As it informs in your text-books, for an ideal gas the Hugoniot equation has the form

p[(h+1)V-(h-1)V₀]=p₀[(h+1)V₀-(h-1)V] , h=c_p/c_v ;

here p- the pressure, V- the specific volume, c_p and c_V  - the specific heat capacities with constant p and V . Hence it follows

 [(h-1)V₀-(h+1)V](dp/dV)=[(h+1)p+(h-1)p₀]                                            (1)

As you know, the energy conserwation law is

                de=dQ-pdV                                    (2)

where e -  the specific inner energy, dQ - the summary contribution in de from all nonmechanical influences (so called "the heat flow").
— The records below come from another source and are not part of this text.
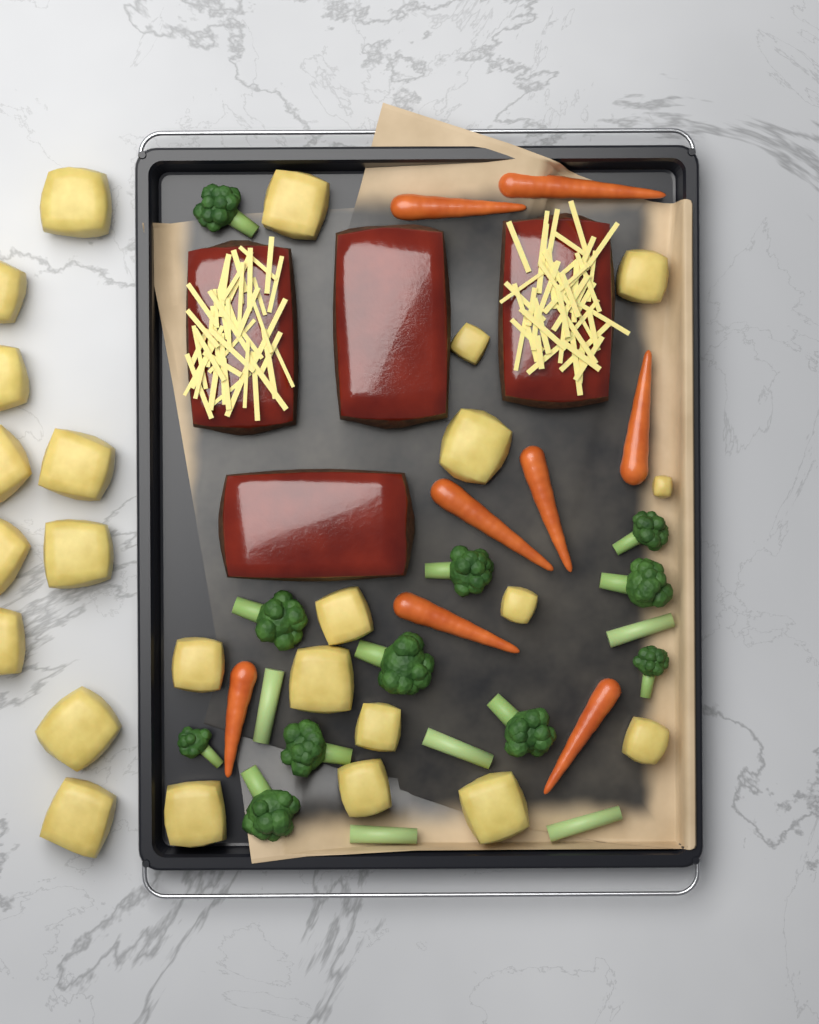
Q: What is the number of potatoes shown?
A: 24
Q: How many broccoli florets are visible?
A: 11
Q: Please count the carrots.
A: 8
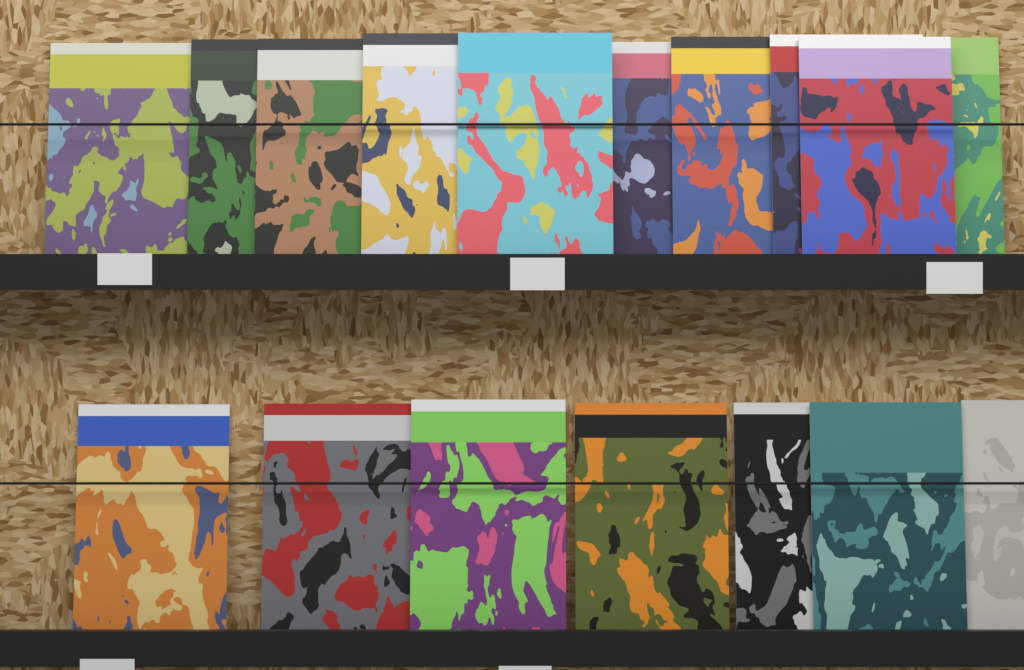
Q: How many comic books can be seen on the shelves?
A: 17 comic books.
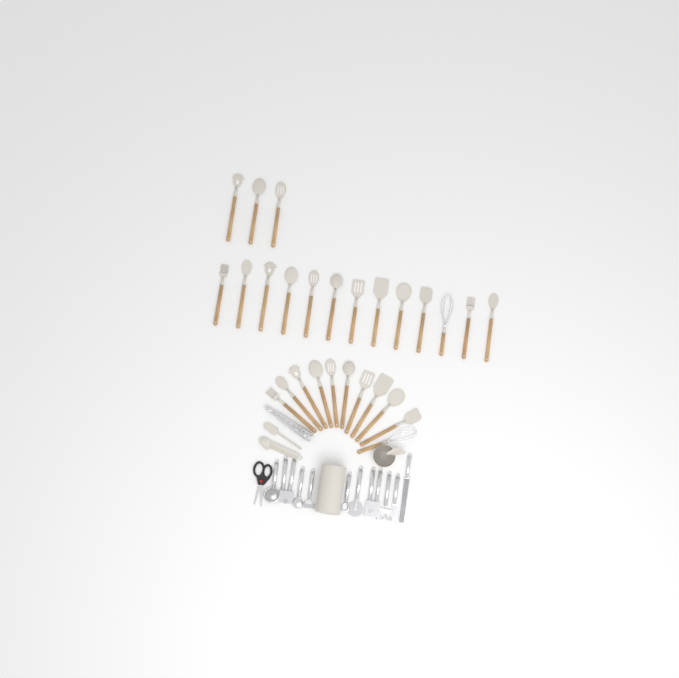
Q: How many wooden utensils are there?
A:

The Hugoniot equation bases on the idea about of adiabatic deforming in a shock wave:dQ=0  , and from (2):

                                                                           de=-pdV                                             (3)

For the function e(p,V)  with any form,  de=(de/dp)_Vdp+(de/dV)_pdV_; the substitution it in (3) gives

                                        (dp/dV)=-[p+(de/dV)]/(de/dp)     ;                                      

for an ideal gas it will be

                                                                (dp/dV)=-hp/V                                       (4)

As you see, the formula (1) turns into (4) only at p=p₀ and V=V₀: in an ideal gas the shock waves can be described by Hugoniot equation only if its amplitudes near to nought.

Why it is so?